A seven-week trial over alleged concealed political donations that took three years to reach the High Court in Auckland is drawing to a close today.
The Serious Fraud Office (SFO) brought charges against seven people, including former MP Jami-Lee Ross, claiming they helped to split one or more of three large donations to the Labour and National parties into smaller amounts to hide the true donor, businessman Yikun Zhang, from public scrutiny.
All defendants deny the charges.
The SFO has been criticised by some on the defence bench during the trial.
Giving his closing statements, lawyer Sam Lowery told the court they did not dispute the importance of protecting the electoral system's integrity.
"No one in this room would dispute that it was appropriate for the SFO to dedicate the resources required to get to the bottom of it. No one in this room could fault the SFO for taking these matters seriously but it's important at the end of an investigation decisions are made based on where the evidence leads."
Lowery said the SFO still had not provided enough evidence to prove its case.
The SFO said it had spent just over $100,000 on lawyers and consultants including translators - and the trial prosecutors were costing just over $2000 a day.
That doesn't include the thousands of hours its own investigators and forensic accountants spent poring over millions of documents, executing search warrants and seizing computers and cellphones.
"It can be tempting for a regulator to think we've done a huge amount of work here and poured a massive amount of public money into this investigation so let's just barrel ahead with charges," Lowery said.
"After all it's up to the court to decide so we'll just lay them and see what happens and if the pros fails at trial it might just spark a debate about amendments to the law."
But even in levelling the charges, Lowery said the SFO had done damage to the accused.
"The problem is criminal proceedings aren't a game, it's not monopoly.

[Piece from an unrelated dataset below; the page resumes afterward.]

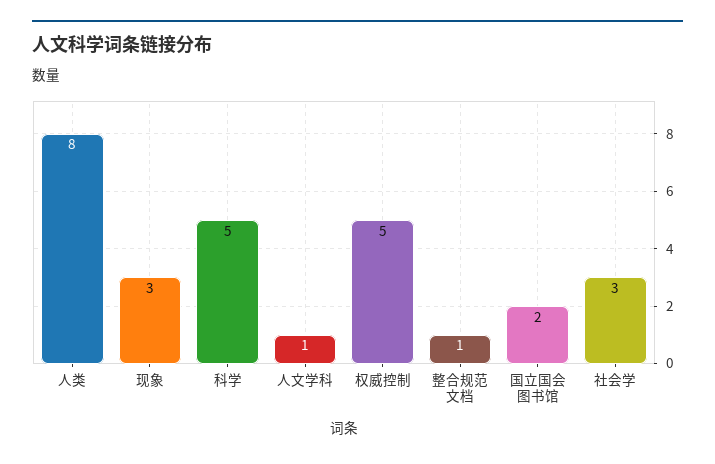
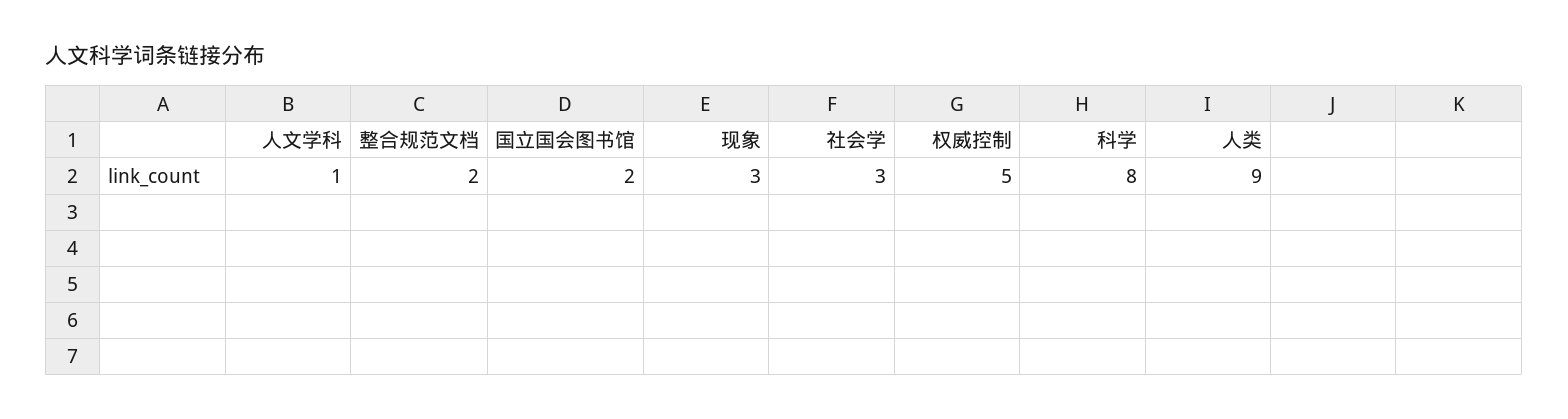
人类: 8 -> 9
科学: 5 -> 8
整合规范文档: 1 -> 2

It's the real world and in the real world serious allegations have serious consequences. The Crown has levelled very serious allegations against these defendants, life altering allegations."

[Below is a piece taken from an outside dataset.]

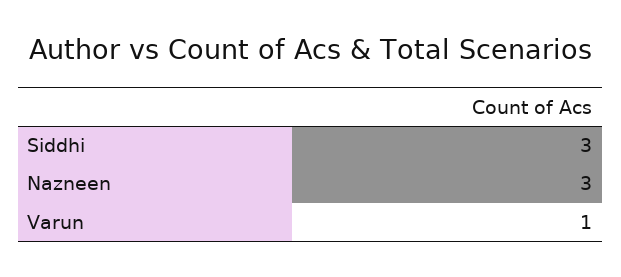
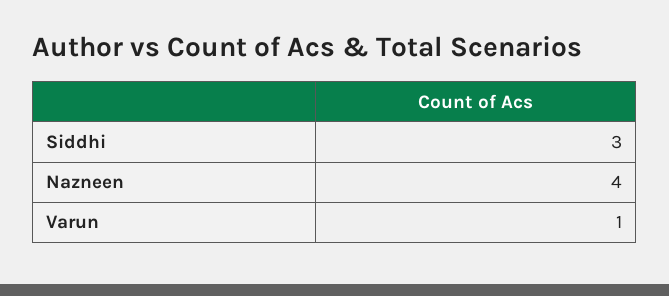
Nazneen: 3 -> 4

The trial merges two cases, one concerning a $35,000 donation to the Labour Party in 2017 and another case concerning two $100,000 donations to the National Party - one made that same year and another in 2018.

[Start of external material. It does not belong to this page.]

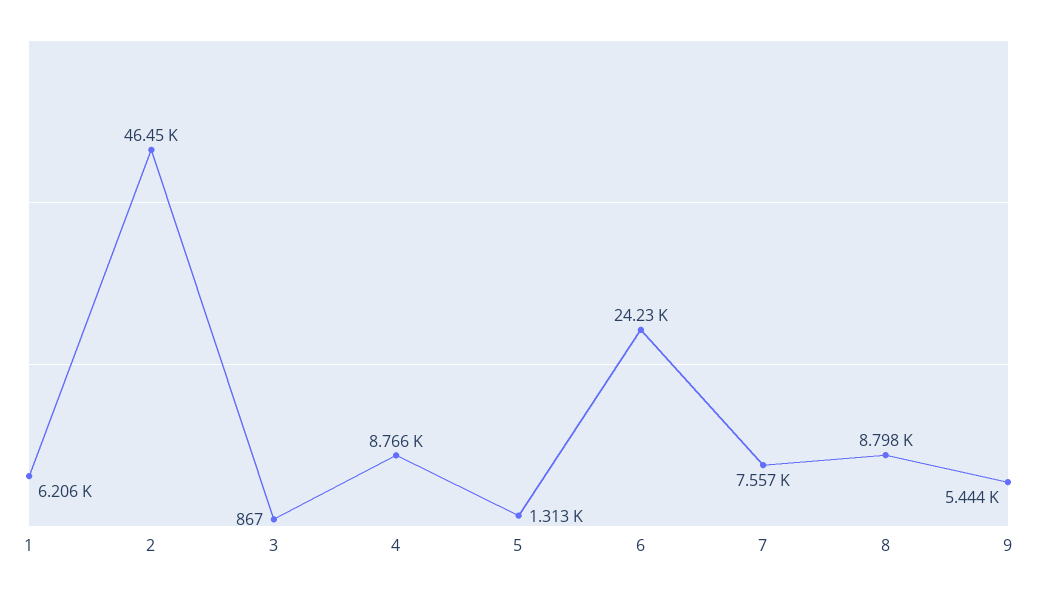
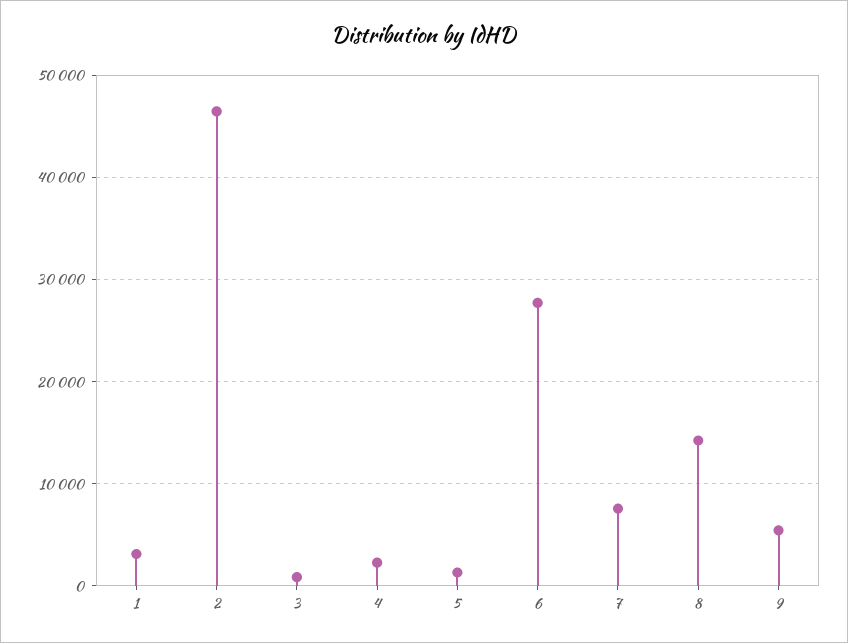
1: 6206 -> 3000
4: 8766 -> 2000
6: 24230 -> 28000
8: 8798 -> 14000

For the National Party donations, the Serious Fraud Office has charged Jami-Lee Ross and three businessmen Yikun Zhang, Shija (Colin) Zheng and Zheng's twin brother Hengjia (Joe) Zheng.
The three businessmen also face charges related to the Labour Party donation, alongside three others with name suppression.
Lowery told the court his client, a man with name suppression, did allow his name to be put forward as a donor to the Labour Party.
But he said his client was unaware of any plan to commit fraud or to hide the identity of the alleged true donor, Zhang.
Paul Dacre QC, acting for businessman Colin Zheng, whom the Crown alleges was among those taking part in the scheme to hide the true donor, told the court his client - a Justice of the Peace - was not aware of the rules for disclosing donations.
"There's another way of looking at this and that is to say, well look, it's such a shambles nobody seems to know how these donations are done."
The trial is expected to draw to a close today, with Jami-Lee Ross's lawyers summing up.